● **Assigned task**
In the data below, the answer is the run of lines from the line containing "none; stroke-linecap: round;" through the line containing "#4d5464; stroke-width: 23", both included; print it exactly and nothing else.

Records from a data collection
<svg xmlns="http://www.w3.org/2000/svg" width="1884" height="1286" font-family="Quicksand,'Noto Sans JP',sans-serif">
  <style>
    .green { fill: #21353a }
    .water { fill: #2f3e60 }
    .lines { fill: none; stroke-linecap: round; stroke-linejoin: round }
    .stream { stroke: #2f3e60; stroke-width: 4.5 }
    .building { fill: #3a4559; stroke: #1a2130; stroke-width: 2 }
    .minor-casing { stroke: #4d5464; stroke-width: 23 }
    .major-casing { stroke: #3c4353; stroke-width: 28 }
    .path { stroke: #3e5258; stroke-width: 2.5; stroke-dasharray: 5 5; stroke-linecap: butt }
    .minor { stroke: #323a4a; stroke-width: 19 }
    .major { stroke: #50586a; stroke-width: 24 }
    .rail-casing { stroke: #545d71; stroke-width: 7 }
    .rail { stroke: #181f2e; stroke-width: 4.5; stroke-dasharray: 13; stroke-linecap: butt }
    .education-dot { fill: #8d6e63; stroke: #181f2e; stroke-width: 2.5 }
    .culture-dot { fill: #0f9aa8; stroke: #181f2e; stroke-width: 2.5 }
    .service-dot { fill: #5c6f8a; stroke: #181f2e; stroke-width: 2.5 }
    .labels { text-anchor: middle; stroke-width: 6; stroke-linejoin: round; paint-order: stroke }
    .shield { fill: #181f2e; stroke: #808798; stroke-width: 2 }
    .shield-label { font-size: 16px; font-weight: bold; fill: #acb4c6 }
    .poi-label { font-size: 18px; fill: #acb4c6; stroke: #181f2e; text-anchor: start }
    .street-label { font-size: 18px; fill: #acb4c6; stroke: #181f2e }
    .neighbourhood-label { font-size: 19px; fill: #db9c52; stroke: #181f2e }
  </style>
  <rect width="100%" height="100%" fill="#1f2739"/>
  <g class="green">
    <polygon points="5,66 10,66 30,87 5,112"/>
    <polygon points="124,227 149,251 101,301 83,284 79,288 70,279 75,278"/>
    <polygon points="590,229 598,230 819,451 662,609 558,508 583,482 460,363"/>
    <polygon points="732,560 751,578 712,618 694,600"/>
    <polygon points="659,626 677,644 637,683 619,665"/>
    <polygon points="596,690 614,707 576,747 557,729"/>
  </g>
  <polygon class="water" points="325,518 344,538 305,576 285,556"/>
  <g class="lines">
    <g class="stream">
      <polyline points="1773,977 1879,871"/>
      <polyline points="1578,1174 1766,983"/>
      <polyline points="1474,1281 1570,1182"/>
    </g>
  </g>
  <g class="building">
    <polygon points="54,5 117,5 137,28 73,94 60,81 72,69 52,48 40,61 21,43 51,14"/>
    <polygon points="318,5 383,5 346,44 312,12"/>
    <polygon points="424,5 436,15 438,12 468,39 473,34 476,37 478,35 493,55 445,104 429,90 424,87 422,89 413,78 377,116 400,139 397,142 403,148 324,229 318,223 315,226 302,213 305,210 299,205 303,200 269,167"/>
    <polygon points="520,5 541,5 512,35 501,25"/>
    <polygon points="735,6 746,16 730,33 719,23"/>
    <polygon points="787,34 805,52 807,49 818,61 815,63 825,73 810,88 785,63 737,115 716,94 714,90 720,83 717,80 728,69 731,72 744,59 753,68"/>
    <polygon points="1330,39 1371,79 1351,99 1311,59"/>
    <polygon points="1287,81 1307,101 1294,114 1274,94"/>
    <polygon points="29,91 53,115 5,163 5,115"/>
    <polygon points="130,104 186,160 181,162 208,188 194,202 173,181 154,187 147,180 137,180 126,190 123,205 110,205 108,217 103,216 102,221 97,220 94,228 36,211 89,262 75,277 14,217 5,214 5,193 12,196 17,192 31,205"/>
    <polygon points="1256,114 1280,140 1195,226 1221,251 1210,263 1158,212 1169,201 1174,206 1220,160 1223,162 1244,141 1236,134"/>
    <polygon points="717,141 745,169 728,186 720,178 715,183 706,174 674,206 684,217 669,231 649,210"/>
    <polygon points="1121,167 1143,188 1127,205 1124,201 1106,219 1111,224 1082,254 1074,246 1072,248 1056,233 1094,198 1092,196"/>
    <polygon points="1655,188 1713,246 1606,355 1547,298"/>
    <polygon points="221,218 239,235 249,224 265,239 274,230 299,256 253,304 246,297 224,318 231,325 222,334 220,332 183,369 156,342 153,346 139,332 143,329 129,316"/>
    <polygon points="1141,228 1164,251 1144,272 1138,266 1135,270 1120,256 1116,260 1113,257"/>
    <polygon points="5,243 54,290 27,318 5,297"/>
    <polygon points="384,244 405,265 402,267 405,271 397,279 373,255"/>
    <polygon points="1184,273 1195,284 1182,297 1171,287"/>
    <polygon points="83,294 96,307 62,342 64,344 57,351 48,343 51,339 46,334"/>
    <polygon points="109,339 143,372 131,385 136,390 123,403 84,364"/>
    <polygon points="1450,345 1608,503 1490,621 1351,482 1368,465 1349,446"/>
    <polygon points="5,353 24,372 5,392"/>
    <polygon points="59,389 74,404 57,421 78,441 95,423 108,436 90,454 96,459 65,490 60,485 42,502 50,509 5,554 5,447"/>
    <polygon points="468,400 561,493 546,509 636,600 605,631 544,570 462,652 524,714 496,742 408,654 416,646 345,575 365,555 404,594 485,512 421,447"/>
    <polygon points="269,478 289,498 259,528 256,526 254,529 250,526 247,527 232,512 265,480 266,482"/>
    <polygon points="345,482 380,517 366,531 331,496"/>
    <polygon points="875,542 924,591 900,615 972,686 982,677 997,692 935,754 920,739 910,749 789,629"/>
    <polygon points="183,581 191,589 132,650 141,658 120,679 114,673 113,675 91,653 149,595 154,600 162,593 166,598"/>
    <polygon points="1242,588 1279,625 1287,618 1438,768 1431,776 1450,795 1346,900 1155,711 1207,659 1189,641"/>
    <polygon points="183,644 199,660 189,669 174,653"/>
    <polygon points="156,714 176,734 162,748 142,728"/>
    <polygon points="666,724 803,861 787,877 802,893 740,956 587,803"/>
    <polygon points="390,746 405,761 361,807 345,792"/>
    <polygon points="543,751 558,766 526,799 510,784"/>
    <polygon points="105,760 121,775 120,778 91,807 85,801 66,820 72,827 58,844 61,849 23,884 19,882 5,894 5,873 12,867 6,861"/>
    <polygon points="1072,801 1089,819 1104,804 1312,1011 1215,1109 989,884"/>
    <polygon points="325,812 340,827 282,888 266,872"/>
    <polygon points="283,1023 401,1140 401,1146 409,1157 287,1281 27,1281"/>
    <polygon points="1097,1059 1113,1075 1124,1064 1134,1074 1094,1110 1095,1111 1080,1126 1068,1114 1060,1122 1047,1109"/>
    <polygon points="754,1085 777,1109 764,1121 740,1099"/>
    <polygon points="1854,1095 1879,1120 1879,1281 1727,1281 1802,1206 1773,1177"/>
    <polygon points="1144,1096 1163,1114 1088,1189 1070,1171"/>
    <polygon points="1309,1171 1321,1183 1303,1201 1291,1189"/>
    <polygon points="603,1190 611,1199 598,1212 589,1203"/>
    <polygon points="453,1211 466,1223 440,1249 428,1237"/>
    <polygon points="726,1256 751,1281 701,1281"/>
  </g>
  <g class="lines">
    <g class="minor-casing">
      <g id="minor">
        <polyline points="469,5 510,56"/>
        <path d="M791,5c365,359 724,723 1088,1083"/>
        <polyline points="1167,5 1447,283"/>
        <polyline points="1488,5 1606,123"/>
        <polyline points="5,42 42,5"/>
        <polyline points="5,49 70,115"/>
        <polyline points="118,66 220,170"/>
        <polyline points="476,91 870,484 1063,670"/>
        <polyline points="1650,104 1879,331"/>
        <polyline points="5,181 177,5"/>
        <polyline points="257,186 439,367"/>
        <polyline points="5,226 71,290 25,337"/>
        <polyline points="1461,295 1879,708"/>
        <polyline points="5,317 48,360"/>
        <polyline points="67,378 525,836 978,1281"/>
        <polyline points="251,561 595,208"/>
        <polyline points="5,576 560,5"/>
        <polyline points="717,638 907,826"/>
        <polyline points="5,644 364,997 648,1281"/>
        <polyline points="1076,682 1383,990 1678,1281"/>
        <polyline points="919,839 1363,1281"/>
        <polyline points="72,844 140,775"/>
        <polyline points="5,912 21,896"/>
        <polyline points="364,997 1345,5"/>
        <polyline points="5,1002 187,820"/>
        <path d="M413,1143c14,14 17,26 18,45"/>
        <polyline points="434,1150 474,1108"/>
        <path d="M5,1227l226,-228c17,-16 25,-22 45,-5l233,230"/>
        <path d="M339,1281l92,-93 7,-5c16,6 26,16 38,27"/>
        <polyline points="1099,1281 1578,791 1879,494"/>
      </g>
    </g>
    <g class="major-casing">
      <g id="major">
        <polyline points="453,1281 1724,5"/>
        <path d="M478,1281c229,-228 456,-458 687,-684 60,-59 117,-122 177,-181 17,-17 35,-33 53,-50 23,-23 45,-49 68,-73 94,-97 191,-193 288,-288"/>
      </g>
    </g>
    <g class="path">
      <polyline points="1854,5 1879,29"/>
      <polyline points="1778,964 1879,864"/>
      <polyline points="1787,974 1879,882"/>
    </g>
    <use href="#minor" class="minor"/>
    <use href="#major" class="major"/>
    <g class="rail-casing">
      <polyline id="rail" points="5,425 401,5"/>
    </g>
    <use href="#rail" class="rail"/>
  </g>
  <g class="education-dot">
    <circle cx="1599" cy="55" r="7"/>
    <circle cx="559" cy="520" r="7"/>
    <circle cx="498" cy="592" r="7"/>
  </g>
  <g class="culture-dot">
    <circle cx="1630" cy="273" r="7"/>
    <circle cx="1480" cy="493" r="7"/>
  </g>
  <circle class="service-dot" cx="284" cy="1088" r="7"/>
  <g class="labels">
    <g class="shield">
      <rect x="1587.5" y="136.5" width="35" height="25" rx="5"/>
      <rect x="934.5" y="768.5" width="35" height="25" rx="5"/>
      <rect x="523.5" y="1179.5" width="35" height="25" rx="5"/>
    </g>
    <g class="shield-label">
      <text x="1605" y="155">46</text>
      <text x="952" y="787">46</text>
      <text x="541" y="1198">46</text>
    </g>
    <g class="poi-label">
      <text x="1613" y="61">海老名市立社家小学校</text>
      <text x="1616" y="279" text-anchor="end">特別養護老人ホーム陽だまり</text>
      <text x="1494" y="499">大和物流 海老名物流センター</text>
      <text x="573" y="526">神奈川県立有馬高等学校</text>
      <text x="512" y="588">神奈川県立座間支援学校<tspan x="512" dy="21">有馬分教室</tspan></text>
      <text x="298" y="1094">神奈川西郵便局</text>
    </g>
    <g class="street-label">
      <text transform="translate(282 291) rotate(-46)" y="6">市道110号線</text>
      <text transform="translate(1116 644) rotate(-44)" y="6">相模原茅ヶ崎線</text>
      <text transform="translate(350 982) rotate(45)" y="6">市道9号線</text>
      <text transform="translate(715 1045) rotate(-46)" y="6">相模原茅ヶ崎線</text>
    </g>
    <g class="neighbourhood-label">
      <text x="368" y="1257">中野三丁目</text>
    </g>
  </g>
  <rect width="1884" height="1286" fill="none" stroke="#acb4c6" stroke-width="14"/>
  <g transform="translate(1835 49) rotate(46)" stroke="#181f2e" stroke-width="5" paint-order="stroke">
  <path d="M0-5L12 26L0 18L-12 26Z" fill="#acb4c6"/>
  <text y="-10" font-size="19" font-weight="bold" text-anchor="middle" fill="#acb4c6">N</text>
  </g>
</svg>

● **Solution to the problem**
    .lines { fill: none; stroke-linecap: round; stroke-linejoin: round }
    .stream { stroke: #2f3e60; stroke-width: 4.5 }
    .building { fill: #3a4559; stroke: #1a2130; stroke-width: 2 }
    .minor-casing { stroke: #4d5464; stroke-width: 23 }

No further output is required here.